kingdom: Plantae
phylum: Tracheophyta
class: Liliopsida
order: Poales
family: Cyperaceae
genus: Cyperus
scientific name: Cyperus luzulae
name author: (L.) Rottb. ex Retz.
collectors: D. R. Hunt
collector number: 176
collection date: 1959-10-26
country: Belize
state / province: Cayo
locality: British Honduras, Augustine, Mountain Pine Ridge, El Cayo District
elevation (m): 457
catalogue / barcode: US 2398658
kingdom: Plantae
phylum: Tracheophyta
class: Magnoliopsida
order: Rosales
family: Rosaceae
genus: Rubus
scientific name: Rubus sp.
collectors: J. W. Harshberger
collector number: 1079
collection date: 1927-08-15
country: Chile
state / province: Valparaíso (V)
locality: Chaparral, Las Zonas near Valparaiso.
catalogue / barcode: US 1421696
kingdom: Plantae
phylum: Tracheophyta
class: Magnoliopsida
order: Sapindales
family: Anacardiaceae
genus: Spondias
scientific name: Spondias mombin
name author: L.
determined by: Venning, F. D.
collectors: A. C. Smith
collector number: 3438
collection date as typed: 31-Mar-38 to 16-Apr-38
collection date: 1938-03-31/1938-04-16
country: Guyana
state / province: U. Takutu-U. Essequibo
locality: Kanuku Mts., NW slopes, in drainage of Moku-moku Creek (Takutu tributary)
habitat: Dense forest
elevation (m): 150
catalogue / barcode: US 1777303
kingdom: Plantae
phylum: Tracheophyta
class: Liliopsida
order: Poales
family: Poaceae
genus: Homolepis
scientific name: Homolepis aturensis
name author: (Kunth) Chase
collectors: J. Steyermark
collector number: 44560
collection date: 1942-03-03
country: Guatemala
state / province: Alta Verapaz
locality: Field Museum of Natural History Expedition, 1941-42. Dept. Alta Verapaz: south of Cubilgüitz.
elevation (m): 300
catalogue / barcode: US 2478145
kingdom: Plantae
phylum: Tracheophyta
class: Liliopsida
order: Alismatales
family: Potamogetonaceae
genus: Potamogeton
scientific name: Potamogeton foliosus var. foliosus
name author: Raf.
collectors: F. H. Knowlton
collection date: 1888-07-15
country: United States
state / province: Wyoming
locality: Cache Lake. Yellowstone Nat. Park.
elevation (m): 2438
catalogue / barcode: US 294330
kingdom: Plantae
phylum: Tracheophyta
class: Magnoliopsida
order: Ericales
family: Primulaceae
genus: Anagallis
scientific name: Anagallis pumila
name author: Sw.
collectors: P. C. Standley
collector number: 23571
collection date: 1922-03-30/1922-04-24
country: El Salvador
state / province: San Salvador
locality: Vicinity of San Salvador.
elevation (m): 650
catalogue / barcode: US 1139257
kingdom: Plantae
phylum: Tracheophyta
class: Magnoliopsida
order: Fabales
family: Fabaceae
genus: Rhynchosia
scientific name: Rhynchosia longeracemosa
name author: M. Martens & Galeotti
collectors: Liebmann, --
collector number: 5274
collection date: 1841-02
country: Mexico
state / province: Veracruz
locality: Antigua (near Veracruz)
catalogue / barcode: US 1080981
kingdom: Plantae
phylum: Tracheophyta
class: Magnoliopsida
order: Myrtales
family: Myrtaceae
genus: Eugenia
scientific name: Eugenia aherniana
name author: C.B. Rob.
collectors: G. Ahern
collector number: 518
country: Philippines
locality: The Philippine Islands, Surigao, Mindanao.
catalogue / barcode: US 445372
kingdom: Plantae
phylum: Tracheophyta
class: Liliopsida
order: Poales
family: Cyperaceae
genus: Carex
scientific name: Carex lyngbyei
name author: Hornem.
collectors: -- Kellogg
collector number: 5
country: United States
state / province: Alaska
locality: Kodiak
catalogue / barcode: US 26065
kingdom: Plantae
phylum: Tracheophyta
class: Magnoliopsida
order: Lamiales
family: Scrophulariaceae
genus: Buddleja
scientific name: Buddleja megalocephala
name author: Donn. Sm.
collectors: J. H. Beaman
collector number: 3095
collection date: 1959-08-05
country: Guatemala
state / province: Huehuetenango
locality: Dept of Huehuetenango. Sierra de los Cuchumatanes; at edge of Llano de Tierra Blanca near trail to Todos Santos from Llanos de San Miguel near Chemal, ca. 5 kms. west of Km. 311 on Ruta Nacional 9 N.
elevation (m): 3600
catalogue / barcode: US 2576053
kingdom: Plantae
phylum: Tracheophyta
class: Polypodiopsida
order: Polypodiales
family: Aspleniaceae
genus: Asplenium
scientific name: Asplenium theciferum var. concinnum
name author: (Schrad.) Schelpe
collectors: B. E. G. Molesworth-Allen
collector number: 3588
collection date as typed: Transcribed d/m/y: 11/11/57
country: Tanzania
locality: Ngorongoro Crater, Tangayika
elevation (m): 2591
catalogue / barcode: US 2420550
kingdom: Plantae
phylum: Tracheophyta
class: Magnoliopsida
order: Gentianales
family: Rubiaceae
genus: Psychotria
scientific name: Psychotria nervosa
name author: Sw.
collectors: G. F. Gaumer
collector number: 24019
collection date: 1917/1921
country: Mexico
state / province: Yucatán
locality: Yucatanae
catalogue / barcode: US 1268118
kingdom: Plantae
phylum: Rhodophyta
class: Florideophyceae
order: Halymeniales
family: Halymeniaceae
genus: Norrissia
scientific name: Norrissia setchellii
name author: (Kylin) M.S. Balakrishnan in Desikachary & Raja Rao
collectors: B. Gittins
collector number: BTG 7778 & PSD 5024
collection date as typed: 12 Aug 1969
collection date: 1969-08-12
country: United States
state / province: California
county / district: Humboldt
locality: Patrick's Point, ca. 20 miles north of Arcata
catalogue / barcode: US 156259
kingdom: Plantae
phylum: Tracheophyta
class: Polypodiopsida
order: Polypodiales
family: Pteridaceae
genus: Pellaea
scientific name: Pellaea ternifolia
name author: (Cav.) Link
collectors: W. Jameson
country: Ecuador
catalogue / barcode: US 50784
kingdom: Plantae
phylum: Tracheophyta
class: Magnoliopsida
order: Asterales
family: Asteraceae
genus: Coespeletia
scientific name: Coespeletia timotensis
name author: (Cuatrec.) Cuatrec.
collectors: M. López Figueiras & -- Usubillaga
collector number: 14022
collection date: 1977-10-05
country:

========

# PROBLEM STATEMENT:
Reproduce all of the data above line for line, with no changes.

# EXERCISE SOLUTION:
kingdom: Plantae
phylum: Tracheophyta
class: Liliopsida
order: Poales
family: Cyperaceae
genus: Cyperus
scientific name: Cyperus luzulae
name author: (L.) Rottb. ex Retz.
collectors: D. R. Hunt
collector number: 176
collection date: 1959-10-26
country: Belize
state / province: Cayo
locality: British Honduras, Augustine, Mountain Pine Ridge, El Cayo District
elevation (m): 457
catalogue / barcode: US 2398658
kingdom: Plantae
phylum: Tracheophyta
class: Magnoliopsida
order: Rosales
family: Rosaceae
genus: Rubus
scientific name: Rubus sp.
collectors: J. W. Harshberger
collector number: 1079
collection date: 1927-08-15
country: Chile
state / province: Valparaíso (V)
locality: Chaparral, Las Zonas near Valparaiso.
catalogue / barcode: US 1421696
kingdom: Plantae
phylum: Tracheophyta
class: Magnoliopsida
order: Sapindales
family: Anacardiaceae
genus: Spondias
scientific name: Spondias mombin
name author: L.
determined by: Venning, F. D.
collectors: A. C. Smith
collector number: 3438
collection date as typed: 31-Mar-38 to 16-Apr-38
collection date: 1938-03-31/1938-04-16
country: Guyana
state / province: U. Takutu-U. Essequibo
locality: Kanuku Mts., NW slopes, in drainage of Moku-moku Creek (Takutu tributary)
habitat: Dense forest
elevation (m): 150
catalogue / barcode: US 1777303
kingdom: Plantae
phylum: Tracheophyta
class: Liliopsida
order: Poales
family: Poaceae
genus: Homolepis
scientific name: Homolepis aturensis
name author: (Kunth) Chase
collectors: J. Steyermark
collector number: 44560
collection date: 1942-03-03
country: Guatemala
state / province: Alta Verapaz
locality: Field Museum of Natural History Expedition, 1941-42. Dept. Alta Verapaz: south of Cubilgüitz.
elevation (m): 300
catalogue / barcode: US 2478145
kingdom: Plantae
phylum: Tracheophyta
class: Liliopsida
order: Alismatales
family: Potamogetonaceae
genus: Potamogeton
scientific name: Potamogeton foliosus var. foliosus
name author: Raf.
collectors: F. H. Knowlton
collection date: 1888-07-15
country: United States
state / province: Wyoming
locality: Cache Lake. Yellowstone Nat. Park.
elevation (m): 2438
catalogue / barcode: US 294330
kingdom: Plantae
phylum: Tracheophyta
class: Magnoliopsida
order: Ericales
family: Primulaceae
genus: Anagallis
scientific name: Anagallis pumila
name author: Sw.
collectors: P. C. Standley
collector number: 23571
collection date: 1922-03-30/1922-04-24
country: El Salvador
state / province: San Salvador
locality: Vicinity of San Salvador.
elevation (m): 650
catalogue / barcode: US 1139257
kingdom: Plantae
phylum: Tracheophyta
class: Magnoliopsida
order: Fabales
family: Fabaceae
genus: Rhynchosia
scientific name: Rhynchosia longeracemosa
name author: M. Martens & Galeotti
collectors: Liebmann, --
collector number: 5274
collection date: 1841-02
country: Mexico
state / province: Veracruz
locality: Antigua (near Veracruz)
catalogue / barcode: US 1080981
kingdom: Plantae
phylum: Tracheophyta
class: Magnoliopsida
order: Myrtales
family: Myrtaceae
genus: Eugenia
scientific name: Eugenia aherniana
name author: C.B. Rob.
collectors: G. Ahern
collector number: 518
country: Philippines
locality: The Philippine Islands, Surigao, Mindanao.
catalogue / barcode: US 445372
kingdom: Plantae
phylum: Tracheophyta
class: Liliopsida
order: Poales
family: Cyperaceae
genus: Carex
scientific name: Carex lyngbyei
name author: Hornem.
collectors: -- Kellogg
collector number: 5
country: United States
state / province: Alaska
locality: Kodiak
catalogue / barcode: US 26065
kingdom: Plantae
phylum: Tracheophyta
class: Magnoliopsida
order: Lamiales
family: Scrophulariaceae
genus: Buddleja
scientific name: Buddleja megalocephala
name author: Donn. Sm.
collectors: J. H. Beaman
collector number: 3095
collection date: 1959-08-05
country: Guatemala
state / province: Huehuetenango
locality: Dept of Huehuetenango. Sierra de los Cuchumatanes; at edge of Llano de Tierra Blanca near trail to Todos Santos from Llanos de San Miguel near Chemal, ca. 5 kms. west of Km. 311 on Ruta Nacional 9 N.
elevation (m): 3600
catalogue / barcode: US 2576053
kingdom: Plantae
phylum: Tracheophyta
class: Polypodiopsida
order: Polypodiales
family: Aspleniaceae
genus: Asplenium
scientific name: Asplenium theciferum var. concinnum
name author: (Schrad.) Schelpe
collectors: B. E. G. Molesworth-Allen
collector number: 3588
collection date as typed: Transcribed d/m/y: 11/11/57
country: Tanzania
locality: Ngorongoro Crater, Tangayika
elevation (m): 2591
catalogue / barcode: US 2420550
kingdom: Plantae
phylum: Tracheophyta
class: Magnoliopsida
order: Gentianales
family: Rubiaceae
genus: Psychotria
scientific name: Psychotria nervosa
name author: Sw.
collectors: G. F. Gaumer
collector number: 24019
collection date: 1917/1921
country: Mexico
state / province: Yucatán
locality: Yucatanae
catalogue / barcode: US 1268118
kingdom: Plantae
phylum: Rhodophyta
class: Florideophyceae
order: Halymeniales
family: Halymeniaceae
genus: Norrissia
scientific name: Norrissia setchellii
name author: (Kylin) M.S. Balakrishnan in Desikachary & Raja Rao
collectors: B. Gittins
collector number: BTG 7778 & PSD 5024
collection date as typed: 12 Aug 1969
collection date: 1969-08-12
country: United States
state / province: California
county / district: Humboldt
locality: Patrick's Point, ca. 20 miles north of Arcata
catalogue / barcode: US 156259
kingdom: Plantae
phylum: Tracheophyta
class: Polypodiopsida
order: Polypodiales
family: Pteridaceae
genus: Pellaea
scientific name: Pellaea ternifolia
name author: (Cav.) Link
collectors: W. Jameson
country: Ecuador
catalogue / barcode: US 50784
kingdom: Plantae
phylum: Tracheophyta
class: Magnoliopsida
order: Asterales
family: Asteraceae
genus: Coespeletia
scientific name: Coespeletia timotensis
name author: (Cuatrec.) Cuatrec.
collectors: M. López Figueiras & -- Usubillaga
collector number: 14022
collection date: 1977-10-05
country:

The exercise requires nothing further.